Criticisms laid at UK’s Planning System’s door

In recent months, developers and housebuilders have come under fire for Landbanking – purposely sitting on plots of land without developing them – however Land Agent Aston Meed has defended housebuilders and pointed the finger squarely at the country’s planning system.

Homes booming

Richard Carr Planning Permission Homes

Richard Carr says landbanking isn’t to blame for property crisis

Recent newspaper reports have claimed that developers in the UK own enough land to create more than 600,000 new homes in Britain, which is four times the total of number of houses built in the country last year.

However, Adam Hesse, Land & Planning Director at Aston Mead, was questioned the claims when speaking to the propertyreporter.co.uk.

“Why would houseuilders sit on land when we are in the throes of a building boom following the worst recession in a generation? We deal with all the major developers in the country and they are desperate for land to build on. Any land which comes with planning already in place, the bulldozers very often go in within days of the deal to buy it being completed.

“As well as the likelihood of a hike in interest rates, there is a chance we may have another downturn by the end of the decade. So if I was a developer and had all this land with planning in place, I would be building while the demand was there, while house prices were going up and while interest rates were almost zero. If you aren’t going to build in these current conditions, you never will!”

Planning system flawed

Hesse, like Richard Carr, believes that the country’s planning system is the reason why enough homes aren’t being built and cited the following problems as part of his defence.

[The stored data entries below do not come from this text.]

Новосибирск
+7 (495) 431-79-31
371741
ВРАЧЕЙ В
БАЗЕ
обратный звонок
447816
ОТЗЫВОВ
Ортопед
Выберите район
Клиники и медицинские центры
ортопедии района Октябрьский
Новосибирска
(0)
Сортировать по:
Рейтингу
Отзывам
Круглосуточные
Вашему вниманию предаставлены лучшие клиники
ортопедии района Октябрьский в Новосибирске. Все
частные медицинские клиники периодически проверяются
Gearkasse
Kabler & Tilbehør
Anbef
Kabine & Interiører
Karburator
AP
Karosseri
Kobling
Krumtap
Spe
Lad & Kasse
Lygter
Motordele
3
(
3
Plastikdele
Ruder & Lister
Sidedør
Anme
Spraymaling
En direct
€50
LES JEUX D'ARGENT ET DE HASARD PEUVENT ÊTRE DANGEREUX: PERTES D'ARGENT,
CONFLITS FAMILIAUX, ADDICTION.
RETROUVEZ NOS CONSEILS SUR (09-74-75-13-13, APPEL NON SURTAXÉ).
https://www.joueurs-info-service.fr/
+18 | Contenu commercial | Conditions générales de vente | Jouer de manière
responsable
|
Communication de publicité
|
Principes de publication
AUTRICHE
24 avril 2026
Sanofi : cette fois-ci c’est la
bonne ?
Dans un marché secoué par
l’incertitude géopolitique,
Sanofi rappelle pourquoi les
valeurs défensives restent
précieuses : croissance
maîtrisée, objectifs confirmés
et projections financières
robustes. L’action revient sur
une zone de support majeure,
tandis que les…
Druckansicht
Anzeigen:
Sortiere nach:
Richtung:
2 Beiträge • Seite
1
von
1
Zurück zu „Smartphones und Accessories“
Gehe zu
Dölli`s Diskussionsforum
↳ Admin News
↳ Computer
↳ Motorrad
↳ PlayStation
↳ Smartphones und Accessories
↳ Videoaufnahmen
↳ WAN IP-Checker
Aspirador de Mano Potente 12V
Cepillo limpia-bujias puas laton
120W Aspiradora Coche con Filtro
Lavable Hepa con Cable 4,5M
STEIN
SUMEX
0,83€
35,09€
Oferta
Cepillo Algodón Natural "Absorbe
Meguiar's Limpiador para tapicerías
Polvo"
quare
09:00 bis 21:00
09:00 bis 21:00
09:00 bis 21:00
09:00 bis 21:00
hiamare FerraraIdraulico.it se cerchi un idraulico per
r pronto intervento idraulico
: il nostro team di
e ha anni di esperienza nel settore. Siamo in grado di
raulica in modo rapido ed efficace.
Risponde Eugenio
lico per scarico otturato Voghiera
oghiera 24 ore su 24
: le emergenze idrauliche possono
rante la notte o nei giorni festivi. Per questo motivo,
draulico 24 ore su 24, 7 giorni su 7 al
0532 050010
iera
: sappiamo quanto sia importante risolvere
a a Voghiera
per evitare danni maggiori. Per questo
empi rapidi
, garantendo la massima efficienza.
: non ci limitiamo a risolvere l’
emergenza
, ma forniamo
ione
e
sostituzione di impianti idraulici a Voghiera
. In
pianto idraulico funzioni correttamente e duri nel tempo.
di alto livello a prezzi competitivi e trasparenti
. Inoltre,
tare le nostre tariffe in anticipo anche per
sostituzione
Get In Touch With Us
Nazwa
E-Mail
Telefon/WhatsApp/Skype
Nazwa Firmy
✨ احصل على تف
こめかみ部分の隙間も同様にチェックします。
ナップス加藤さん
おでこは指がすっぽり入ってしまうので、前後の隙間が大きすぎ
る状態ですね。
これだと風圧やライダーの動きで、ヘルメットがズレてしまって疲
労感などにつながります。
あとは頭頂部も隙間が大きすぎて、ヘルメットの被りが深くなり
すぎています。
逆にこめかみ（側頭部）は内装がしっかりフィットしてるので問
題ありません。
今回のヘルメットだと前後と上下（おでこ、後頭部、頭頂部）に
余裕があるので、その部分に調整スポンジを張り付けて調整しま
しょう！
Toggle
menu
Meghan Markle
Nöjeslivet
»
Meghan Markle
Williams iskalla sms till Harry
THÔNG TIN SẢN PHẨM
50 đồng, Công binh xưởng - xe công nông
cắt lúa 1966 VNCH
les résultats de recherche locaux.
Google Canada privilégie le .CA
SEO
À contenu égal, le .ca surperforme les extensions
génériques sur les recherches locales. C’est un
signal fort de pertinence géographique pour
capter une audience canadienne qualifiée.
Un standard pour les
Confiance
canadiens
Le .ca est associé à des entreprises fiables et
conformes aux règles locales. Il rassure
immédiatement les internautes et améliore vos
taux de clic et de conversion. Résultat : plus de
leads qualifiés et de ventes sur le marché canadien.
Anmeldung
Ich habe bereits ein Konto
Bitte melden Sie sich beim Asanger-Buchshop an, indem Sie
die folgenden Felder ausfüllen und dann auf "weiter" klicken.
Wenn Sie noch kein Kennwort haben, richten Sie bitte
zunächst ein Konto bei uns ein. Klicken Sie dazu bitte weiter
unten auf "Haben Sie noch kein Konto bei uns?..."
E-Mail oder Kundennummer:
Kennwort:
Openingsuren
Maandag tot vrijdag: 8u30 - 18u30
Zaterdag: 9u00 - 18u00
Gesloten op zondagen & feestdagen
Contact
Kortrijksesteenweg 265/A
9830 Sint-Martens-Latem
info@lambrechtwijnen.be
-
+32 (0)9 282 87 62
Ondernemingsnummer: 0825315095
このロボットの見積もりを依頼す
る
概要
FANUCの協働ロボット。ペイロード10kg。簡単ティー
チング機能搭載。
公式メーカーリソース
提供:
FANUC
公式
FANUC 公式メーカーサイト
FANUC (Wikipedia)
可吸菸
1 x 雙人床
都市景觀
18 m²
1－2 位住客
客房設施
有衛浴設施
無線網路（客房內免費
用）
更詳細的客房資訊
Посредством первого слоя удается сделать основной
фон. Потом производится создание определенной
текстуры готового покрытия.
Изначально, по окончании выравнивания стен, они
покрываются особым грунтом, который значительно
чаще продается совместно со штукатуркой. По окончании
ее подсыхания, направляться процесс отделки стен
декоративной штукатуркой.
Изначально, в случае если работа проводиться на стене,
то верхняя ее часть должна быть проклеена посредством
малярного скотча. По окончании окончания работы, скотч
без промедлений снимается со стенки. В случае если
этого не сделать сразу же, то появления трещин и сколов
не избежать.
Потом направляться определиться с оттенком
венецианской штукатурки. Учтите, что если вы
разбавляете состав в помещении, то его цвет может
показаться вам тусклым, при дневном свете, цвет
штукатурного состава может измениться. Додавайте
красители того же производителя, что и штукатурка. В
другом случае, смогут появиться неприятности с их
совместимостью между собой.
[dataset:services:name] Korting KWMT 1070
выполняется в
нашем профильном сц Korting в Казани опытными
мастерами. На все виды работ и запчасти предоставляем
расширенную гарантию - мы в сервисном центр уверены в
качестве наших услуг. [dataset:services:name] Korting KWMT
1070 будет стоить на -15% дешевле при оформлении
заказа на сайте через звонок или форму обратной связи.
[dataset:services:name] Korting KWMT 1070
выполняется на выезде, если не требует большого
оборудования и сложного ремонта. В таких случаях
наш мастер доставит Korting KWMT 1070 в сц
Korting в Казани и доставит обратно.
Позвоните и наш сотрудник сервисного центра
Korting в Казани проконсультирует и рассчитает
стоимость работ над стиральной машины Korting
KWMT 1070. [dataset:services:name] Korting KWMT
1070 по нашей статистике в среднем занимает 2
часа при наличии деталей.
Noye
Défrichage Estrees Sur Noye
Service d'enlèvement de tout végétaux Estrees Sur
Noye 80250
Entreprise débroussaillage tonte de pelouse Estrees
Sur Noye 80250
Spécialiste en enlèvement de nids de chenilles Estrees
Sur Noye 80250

  • Council planning departments are understaffed and overstretched, making the process slow and laborious
  • Presumption in favour of sustainable development is being ignored
  • Disharmony in planning departments following large government cuts

Hesse explained further that large affordable housing contributions being demanded by LPAs is the reason why many developers sit on plots of land – as they are simple financially unviable.

Richard Carr heavily supports Hesse’s claims and is a strong believer that development taxes such as CIL and s106 should be removed to encourage developers to go ahead and utilise their land.